Having been on teams that have gone entire seasons without winning games--and having once finished dead last in a golf tournament, 12-strokes behind second-to-last--I can tell you that losing sucks. And getting blown out sucks even worse. It's humiliating and even emasculating. But when it happens you have one of two options You can choose the path of strength and go back into the gym, the weight room, the practice field or the driving range and get better. Or you can choose the path of weakness and just give up. But now there is a third chioce in today's "nobody is responsible for anything bad that happens to them" culture--you can blame your opponents for being a bunch of bullies.
That is the path one parent in Texas chose when an undefeated football powerhouse ran roughshod over his or her son's team last Friday 91-0. A complaint was filed alleging the opposing coach engaged in bullying behavior by allowing the losing team to be embarrased in such a way by the margin of defeat. And under Texas state law, time had to be wasted to actually investigate the complaint and exonerate the coach.
By all accounts, the team that "ran it up" wasn't even trying hard to do it. They ran just 31 offensive plays--and scored touchdowns on ten of them. They also returned three punts for touchdowns.
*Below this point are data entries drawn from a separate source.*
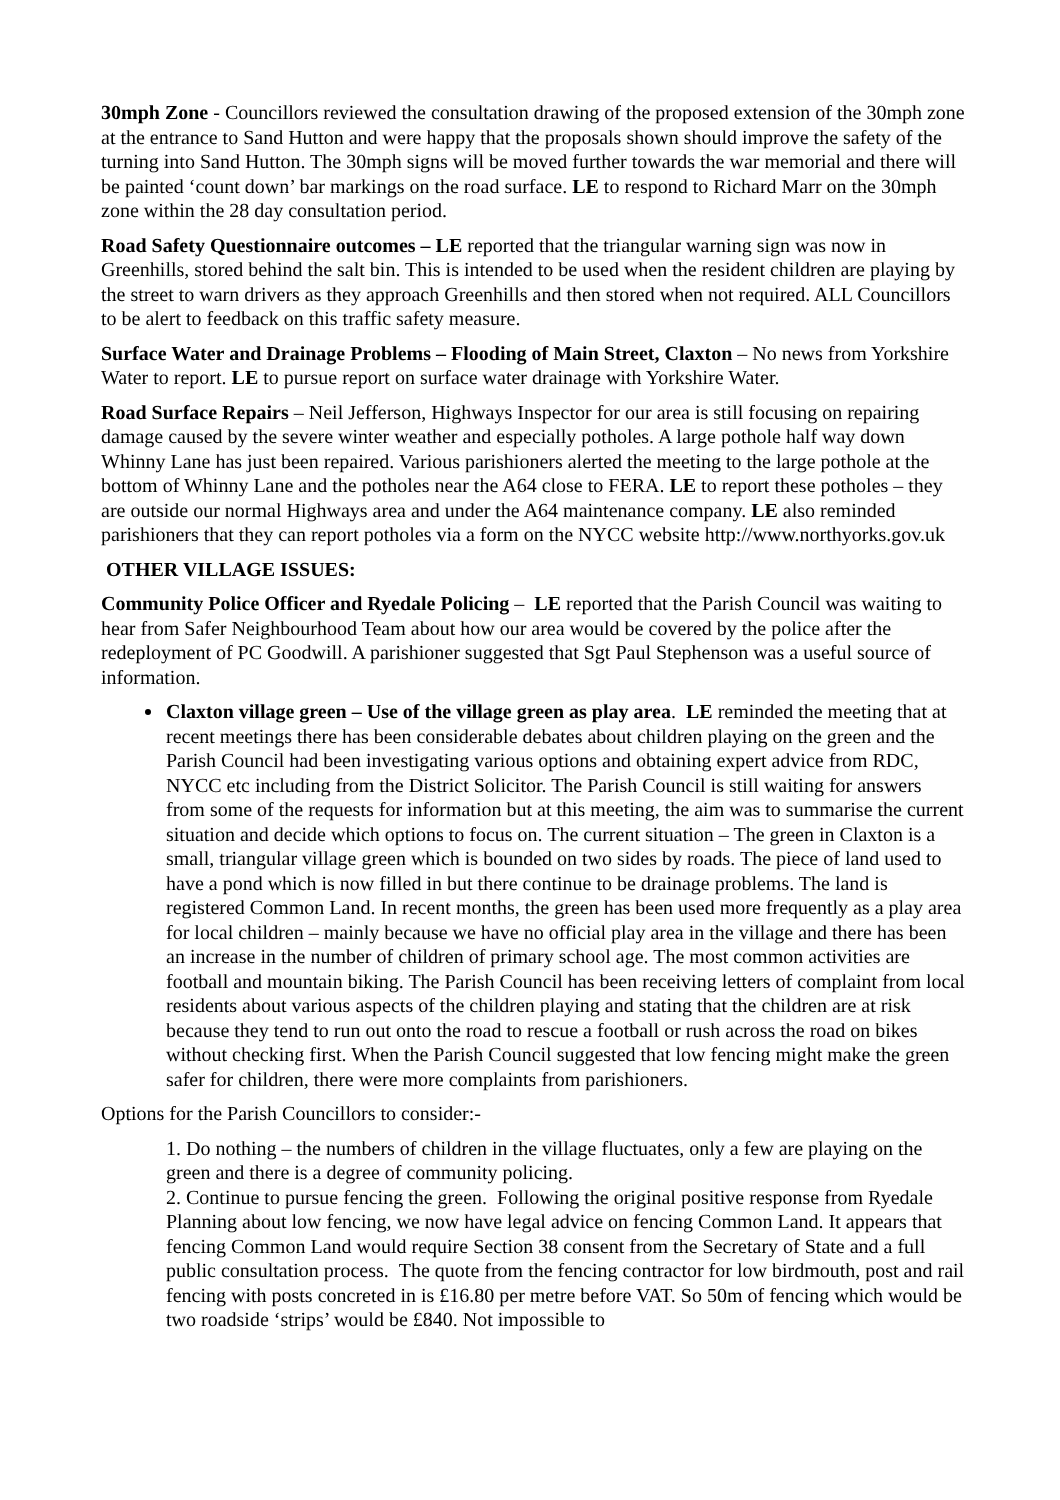30mph Zone - Councillors reviewed the consultation drawing of the proposed extension of the 30mph zone at the entrance to Sand Hutton and were happy that the proposals shown should improve the safety of the turning into Sand Hutton. The 30mph signs will be moved further towards the war memorial and there will be painted ‘count down’ bar markings on the road surface. LE to respond to Richard Marr on the 30mph zone within the 28 day consultation period.
Road Safety Questionnaire outcomes – LE reported that the triangular warning sign was now in Greenhills, stored behind the salt bin. This is intended to be used when the resident children are playing by the street to warn drivers as they approach Greenhills and then stored when not required. ALL Councillors to be alert to feedback on this traffic safety measure.
Surface Water and Drainage Problems – Flooding of Main Street, Claxton – No news from Yorkshire Water to report. LE to pursue report on surface water drainage with Yorkshire Water.
Road Surface Repairs – Neil Jefferson, Highways Inspector for our area is still focusing on repairing damage caused by the severe winter weather and especially potholes. A large pothole half way down Whinny Lane has just been repaired. Various parishioners alerted the meeting to the large pothole at the bottom of Whinny Lane and the potholes near the A64 close to FERA. LE to report these potholes – they are outside our normal Highways area and under the A64 maintenance company. LE also reminded parishioners that they can report potholes via a form on the NYCC website http://www.northyorks.gov.uk
OTHER VILLAGE ISSUES:
Community Police Officer and Ryedale Policing – LE reported that the Parish Council was waiting to hear from Safer Neighbourhood Team about how our area would be covered by the police after the redeployment of PC Goodwill. A parishioner suggested that Sgt Paul Stephenson was a useful source of information.
Claxton village green – Use of the village green as play area. LE reminded the meeting that at recent meetings there has been considerable debates about children playing on the green and the Parish Council had been investigating various options and obtaining expert advice from RDC, NYCC etc including from the District Solicitor. The Parish Council is still waiting for answers from some of the requests for information but at this meeting, the aim was to summarise the current situation and decide which options to focus on. The current situation – The green in Claxton is a small, triangular village green which is bounded on two sides by roads. The piece of land used to have a pond which is now filled in but there continue to be drainage problems. The land is registered Common Land. In recent months, the green has been used more frequently as a play area for local children – mainly because we have no official play area in the village and there has been an increase in the number of children of primary school age. The most common activities are football and mountain biking. The Parish Council has been receiving letters of complaint from local residents about various aspects of the children playing and stating that the children are at risk because they tend to run out onto the road to rescue a football or rush across the road on bikes without checking first. When the Parish Council suggested that low fencing might make the green safer for children, there were more complaints from parishioners.
Options for the Parish Councillors to consider:-
1. Do nothing – the numbers of children in the village fluctuates, only a few are playing on the green and there is a degree of community policing.
2. Continue to pursue fencing the green. Following the original positive response from Ryedale Planning about low fencing, we now have legal advice on fencing Common Land. It appears that fencing Common Land would require Section 38 consent from the Secretary of State and a full public consultation process. The quote from the fencing contractor for low birdmouth, post and rail fencing with posts concreted in is £16.80 per metre before VAT. So 50m of fencing which would be two roadside ‘strips’ would be £840. Not impossible to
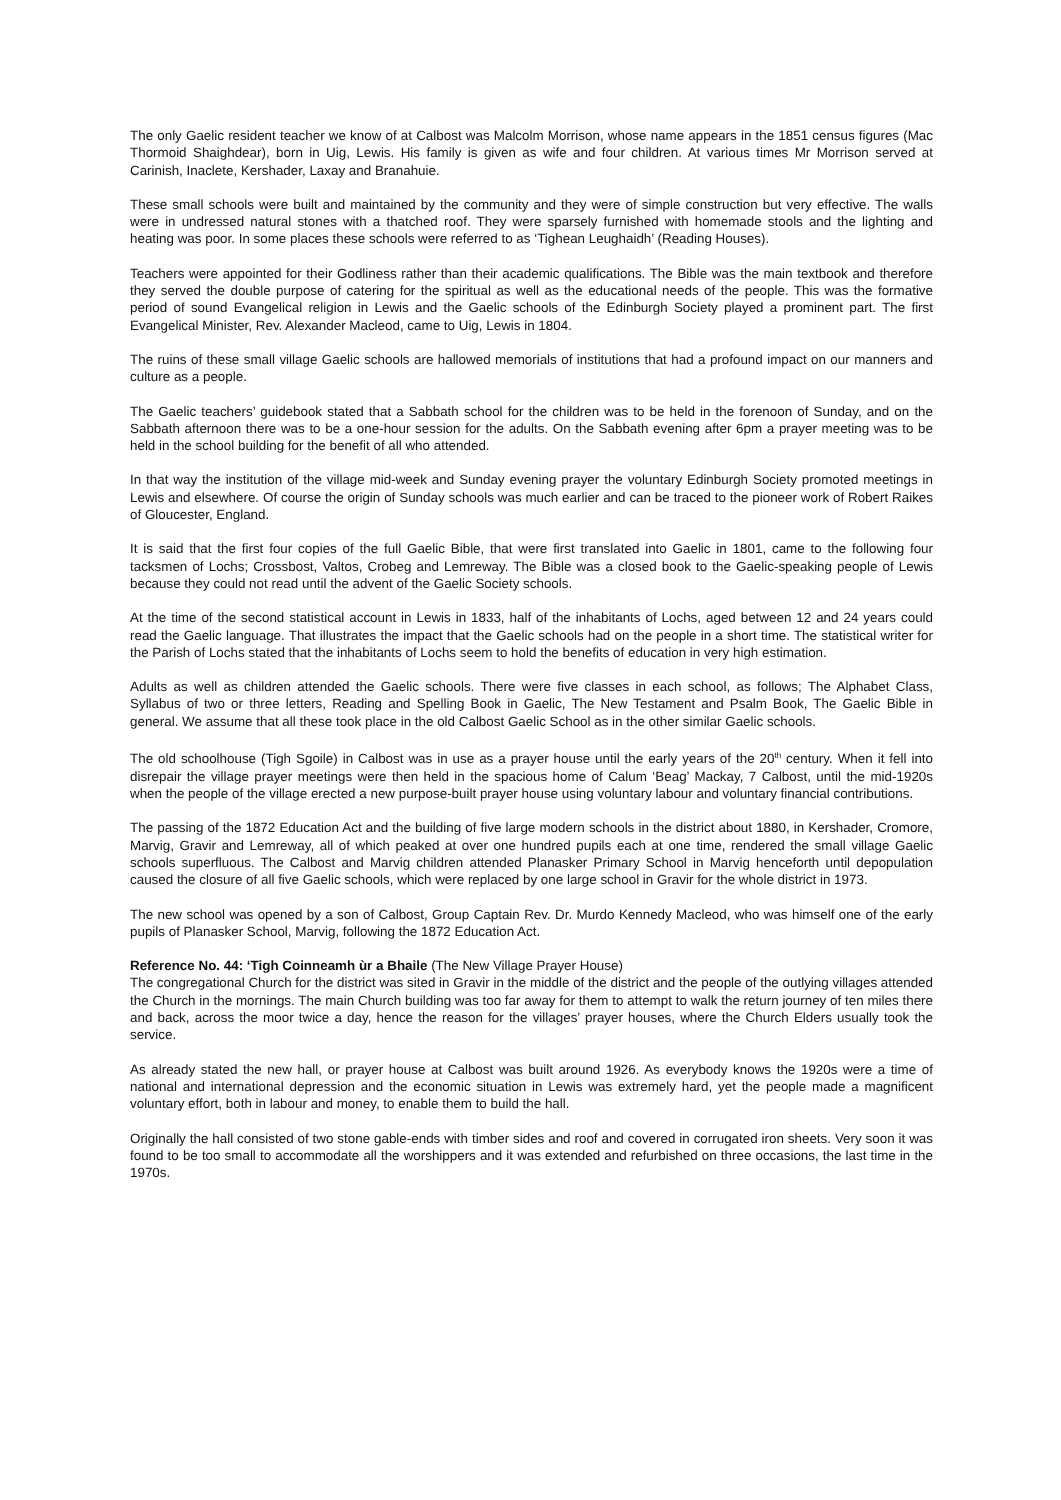The only Gaelic resident teacher we know of at Calbost was Malcolm Morrison, whose name appears in the 1851 census figures (Mac Thormoid Shaighdear), born in Uig, Lewis. His family is given as wife and four children. At various times Mr Morrison served at Carinish, Inaclete, Kershader, Laxay and Branahuie.
These small schools were built and maintained by the community and they were of simple construction but very effective. The walls were in undressed natural stones with a thatched roof. They were sparsely furnished with homemade stools and the lighting and heating was poor. In some places these schools were referred to as ‘Tighean Leughaidh’ (Reading Houses).
Teachers were appointed for their Godliness rather than their academic qualifications. The Bible was the main textbook and therefore they served the double purpose of catering for the spiritual as well as the educational needs of the people. This was the formative period of sound Evangelical religion in Lewis and the Gaelic schools of the Edinburgh Society played a prominent part. The first Evangelical Minister, Rev. Alexander Macleod, came to Uig, Lewis in 1804.
The ruins of these small village Gaelic schools are hallowed memorials of institutions that had a profound impact on our manners and culture as a people.
The Gaelic teachers’ guidebook stated that a Sabbath school for the children was to be held in the forenoon of Sunday, and on the Sabbath afternoon there was to be a one-hour session for the adults. On the Sabbath evening after 6pm a prayer meeting was to be held in the school building for the benefit of all who attended.
In that way the institution of the village mid-week and Sunday evening prayer the voluntary Edinburgh Society promoted meetings in Lewis and elsewhere. Of course the origin of Sunday schools was much earlier and can be traced to the pioneer work of Robert Raikes of Gloucester, England.
It is said that the first four copies of the full Gaelic Bible, that were first translated into Gaelic in 1801, came to the following four tacksmen of Lochs; Crossbost, Valtos, Crobeg and Lemreway. The Bible was a closed book to the Gaelic-speaking people of Lewis because they could not read until the advent of the Gaelic Society schools.
At the time of the second statistical account in Lewis in 1833, half of the inhabitants of Lochs, aged between 12 and 24 years could read the Gaelic language. That illustrates the impact that the Gaelic schools had on the people in a short time. The statistical writer for the Parish of Lochs stated that the inhabitants of Lochs seem to hold the benefits of education in very high estimation.
Adults as well as children attended the Gaelic schools. There were five classes in each school, as follows; The Alphabet Class, Syllabus of two or three letters, Reading and Spelling Book in Gaelic, The New Testament and Psalm Book, The Gaelic Bible in general. We assume that all these took place in the old Calbost Gaelic School as in the other similar Gaelic schools.
The old schoolhouse (Tigh Sgoile) in Calbost was in use as a prayer house until the early years of the 20<sup>th</sup> century. When it fell into disrepair the village prayer meetings were then held in the spacious home of Calum ‘Beag’ Mackay, 7 Calbost, until the mid-1920s when the people of the village erected a new purpose-built prayer house using voluntary labour and voluntary financial contributions.
The passing of the 1872 Education Act and the building of five large modern schools in the district about 1880, in Kershader, Cromore, Marvig, Gravir and Lemreway, all of which peaked at over one hundred pupils each at one time, rendered the small village Gaelic schools superfluous. The Calbost and Marvig children attended Planasker Primary School in Marvig henceforth until depopulation caused the closure of all five Gaelic schools, which were replaced by one large school in Gravir for the whole district in 1973.
The new school was opened by a son of Calbost, Group Captain Rev. Dr. Murdo Kennedy Macleod, who was himself one of the early pupils of Planasker School, Marvig, following the 1872 Education Act.
Reference No. 44: ‘Tigh Coinneamh ùr a Bhaile (The New Village Prayer House)
The congregational Church for the district was sited in Gravir in the middle of the district and the people of the outlying villages attended the Church in the mornings. The main Church building was too far away for them to attempt to walk the return journey of ten miles there and back, across the moor twice a day, hence the reason for the villages’ prayer houses, where the Church Elders usually took the service.
As already stated the new hall, or prayer house at Calbost was built around 1926. As everybody knows the 1920s were a time of national and international depression and the economic situation in Lewis was extremely hard, yet the people made a magnificent voluntary effort, both in labour and money, to enable them to build the hall.
Originally the hall consisted of two stone gable-ends with timber sides and roof and covered in corrugated iron sheets. Very soon it was found to be too small to accommodate all the worshippers and it was extended and refurbished on three occasions, the last time in the 1970s.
The starters were out early in the first half, the second string guys were done by halftime and a bunch of freshman and sophomores mopped up in the second half (still scoring points).
If your wondering where the parent may have gotten the idea that physically overwhelming a less-talented opponent is "bullying", you just need to check the Texas education definition of "bullying":
"Bullying occurs when a person is exposed, repeatedly and over time, to
negative actions on the part of one or more other persons, and he or she
has difficulty defending himself or herself. Bullying is aggressive
behavior that involves unwanted, negative actions. Bullying involves a
pattern of behavior repeated over time. Bullying involves an imbalance
of power or strength."
To that parent, his or her son was "repeatedly exposed" to more "power and strength" from the opposing players. And because he had "difficulty defending" against that superior talent, he had to endure the "unwanted, negative action" of repeated touchdowns. If I was a wrestler or a wrestling coach, I would worry about the future of my sport since it is entirely predicated upon "an imbalance of power or strength".
This case just further exemplifies the societal trend toward punishing individual excellence. Why should the coach of the winning team tell his kids not to try their hardest when they are out on the field? Why should the second, third and fourth string players have to kneel on the ball, or go half-speed so as "not to be better" than their opponents? And as the player on the losing team, how are you going to gauge your own improvement in performance if the guy across the line from you isn't being allowed to challenge you to be better?
If the parents of the "bullied" football players can't accept the fact that their kids aren't as good at something than another kid, maybe they should move into something less competitive--like glee club. They let everybody play the lead character there don't they?